• [WHAT YOU SHOULD DO]: Name every person identified by name in the passage below on blaming immigrants for disease.

Even after the Chinese Exclusion Act and the Scott Act of 1888 heavily restricted Chinese immigration, white Americans continued to blame them for the spread of diseases. In 1900, there was a bubonic plague outbreak in San Francisco. A doctor first identified the disease in a resident of Chinatown, which led to the quarantining of Chinese Americans and immigrants in the district. Yet tellingly, no one quarantined white people who had recently been to Chinatown, says Nayan Shah, a professor of American studies and ethnicity and history at the University of Southern California-Dornsife and author of Contagious Divides: Epidemics and Race in San Francisco’s Chinatown. Some people, including the governor of California, didn’t really think white people could even get the bubonic plague. That year, the Surgeon General Walter Wyman described it as an “Oriental disease, peculiar to rice eaters.”

These discriminatory views and actions hurt the Chinese community and failed to stop the spread of the disease. Shah says the plague “was probably spreading to lots of different people all over the city and around San Francisco; it’s just that certain deaths were thought of as being bubonic plague.” In other words, white people may have been less likely to think white deaths could have been caused by the plague, and therefore less likely to identify white plague victims. (This was also complicated by the fact that the city and the state of California were actively covering up the outbreak.)

This biased way of associating immigrants with disease continued throughout the 20th century. A 1957-58 flu pandemic that was first identified in China became known as the “Asian flu,” and a 1968-1969 flu pandemic first identified in Hong Kong became known as the “Hong Kong flu.” Yet the 2009-2010 H1N1 flu that the CDC says was first recorded in the U.S. didn’t become the “American flu.” Instead, it gained the misleading name “swine flu” because scientists at first thought it was similar to viruses that occur in North American pigs, although further testing has complicated this theory. Much of the media coverage around this flu emphasized that it may have come from Mexico, which had by then become the focus of American immigration anxiety.

In fact, many Americans still seem to think of H1N1 as a foreign virus. On Wednesday, Republican Senator John Cornyn falsely claimed China was the source of “swine flu.”

This type of conflation not only encourages racist harassment of people perceived to be linked to disease, experts say, it also gives people who buy into it a false sense that they are safe if they are not part of the group in question, putting everyone’s health at risk.

“Research shows that when ordinary citizens see a disease threat as foreign, it can lead those ordinary citizens to not take action,” Dionne says. “So if someone sees this as a quote ‘Chinese’ virus, they might not be as likely to take up important hygiene behaviors like handwashing or social distancing.”

Shah thinks it’s particularly interesting that Trump and many of his allies are doubling down on COVID-19 as the “Chinese virus” at a moment when the disease is a global pandemic unconfined to any one region. Fear, he says, may be linked to a desire to fix the blame on someone else. That’s a repeating pattern in U.S. history—and so is the damage it can cause.

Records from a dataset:
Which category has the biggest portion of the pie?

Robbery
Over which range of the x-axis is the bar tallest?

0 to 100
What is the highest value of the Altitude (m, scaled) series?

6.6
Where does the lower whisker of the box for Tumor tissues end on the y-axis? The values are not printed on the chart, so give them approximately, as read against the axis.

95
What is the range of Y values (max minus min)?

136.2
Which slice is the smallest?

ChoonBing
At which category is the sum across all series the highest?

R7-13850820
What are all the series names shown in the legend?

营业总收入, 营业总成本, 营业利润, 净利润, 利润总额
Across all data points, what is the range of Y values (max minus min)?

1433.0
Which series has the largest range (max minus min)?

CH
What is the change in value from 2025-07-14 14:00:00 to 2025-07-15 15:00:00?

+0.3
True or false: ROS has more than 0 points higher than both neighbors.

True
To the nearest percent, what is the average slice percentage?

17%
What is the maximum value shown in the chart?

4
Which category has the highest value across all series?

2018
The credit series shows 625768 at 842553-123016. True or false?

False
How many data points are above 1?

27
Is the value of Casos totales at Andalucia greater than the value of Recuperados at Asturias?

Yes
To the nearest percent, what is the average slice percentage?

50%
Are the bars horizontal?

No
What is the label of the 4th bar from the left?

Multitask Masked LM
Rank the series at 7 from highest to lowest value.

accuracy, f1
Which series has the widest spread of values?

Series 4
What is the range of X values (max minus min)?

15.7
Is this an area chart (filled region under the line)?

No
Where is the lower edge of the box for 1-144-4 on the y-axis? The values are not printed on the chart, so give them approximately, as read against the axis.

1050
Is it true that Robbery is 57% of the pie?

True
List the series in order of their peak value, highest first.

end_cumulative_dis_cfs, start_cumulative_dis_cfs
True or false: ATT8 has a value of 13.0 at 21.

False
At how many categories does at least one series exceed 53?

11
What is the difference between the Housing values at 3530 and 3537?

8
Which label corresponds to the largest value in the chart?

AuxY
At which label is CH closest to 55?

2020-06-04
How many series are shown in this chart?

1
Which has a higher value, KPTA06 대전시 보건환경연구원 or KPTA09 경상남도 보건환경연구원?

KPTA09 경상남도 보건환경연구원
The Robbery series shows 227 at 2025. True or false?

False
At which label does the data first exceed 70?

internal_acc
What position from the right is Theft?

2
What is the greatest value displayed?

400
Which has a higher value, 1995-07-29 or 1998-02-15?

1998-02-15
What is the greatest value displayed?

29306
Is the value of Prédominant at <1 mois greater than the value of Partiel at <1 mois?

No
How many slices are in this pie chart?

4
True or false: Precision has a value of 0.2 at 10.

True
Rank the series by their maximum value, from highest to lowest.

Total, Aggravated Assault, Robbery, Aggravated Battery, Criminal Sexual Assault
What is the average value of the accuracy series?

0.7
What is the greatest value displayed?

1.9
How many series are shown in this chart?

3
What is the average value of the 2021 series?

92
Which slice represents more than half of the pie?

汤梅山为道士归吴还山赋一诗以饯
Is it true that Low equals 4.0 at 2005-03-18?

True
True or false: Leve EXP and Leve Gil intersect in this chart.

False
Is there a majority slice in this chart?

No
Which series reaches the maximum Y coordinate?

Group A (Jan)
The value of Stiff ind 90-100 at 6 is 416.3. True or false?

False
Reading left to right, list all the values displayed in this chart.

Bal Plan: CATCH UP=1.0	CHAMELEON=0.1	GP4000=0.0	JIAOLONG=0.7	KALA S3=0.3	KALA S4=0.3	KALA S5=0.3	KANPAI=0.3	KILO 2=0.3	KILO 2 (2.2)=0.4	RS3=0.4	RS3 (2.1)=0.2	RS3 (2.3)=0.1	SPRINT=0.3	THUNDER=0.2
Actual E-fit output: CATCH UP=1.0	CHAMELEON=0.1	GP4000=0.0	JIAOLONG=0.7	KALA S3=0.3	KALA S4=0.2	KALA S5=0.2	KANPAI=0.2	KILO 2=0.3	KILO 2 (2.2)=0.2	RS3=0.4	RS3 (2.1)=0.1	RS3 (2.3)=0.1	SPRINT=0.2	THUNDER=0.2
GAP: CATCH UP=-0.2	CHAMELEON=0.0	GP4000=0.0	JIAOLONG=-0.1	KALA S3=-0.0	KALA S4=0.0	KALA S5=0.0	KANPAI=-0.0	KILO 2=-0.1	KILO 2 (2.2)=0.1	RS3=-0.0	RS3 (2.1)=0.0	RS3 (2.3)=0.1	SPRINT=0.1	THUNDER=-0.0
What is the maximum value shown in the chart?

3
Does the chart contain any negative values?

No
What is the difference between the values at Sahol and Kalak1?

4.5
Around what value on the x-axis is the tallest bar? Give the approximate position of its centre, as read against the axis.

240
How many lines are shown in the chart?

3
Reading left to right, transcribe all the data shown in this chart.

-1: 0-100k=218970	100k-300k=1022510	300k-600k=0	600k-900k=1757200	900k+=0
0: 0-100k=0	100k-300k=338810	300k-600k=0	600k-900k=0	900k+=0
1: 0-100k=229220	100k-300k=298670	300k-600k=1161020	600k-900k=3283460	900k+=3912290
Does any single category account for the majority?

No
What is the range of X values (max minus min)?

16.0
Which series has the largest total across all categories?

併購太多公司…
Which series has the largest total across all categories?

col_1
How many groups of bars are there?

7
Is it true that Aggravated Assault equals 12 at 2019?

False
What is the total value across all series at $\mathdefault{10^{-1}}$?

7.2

• [RESPONSE]: Nayan Shah, Walter Wyman, John Cornyn, Dionne, Trump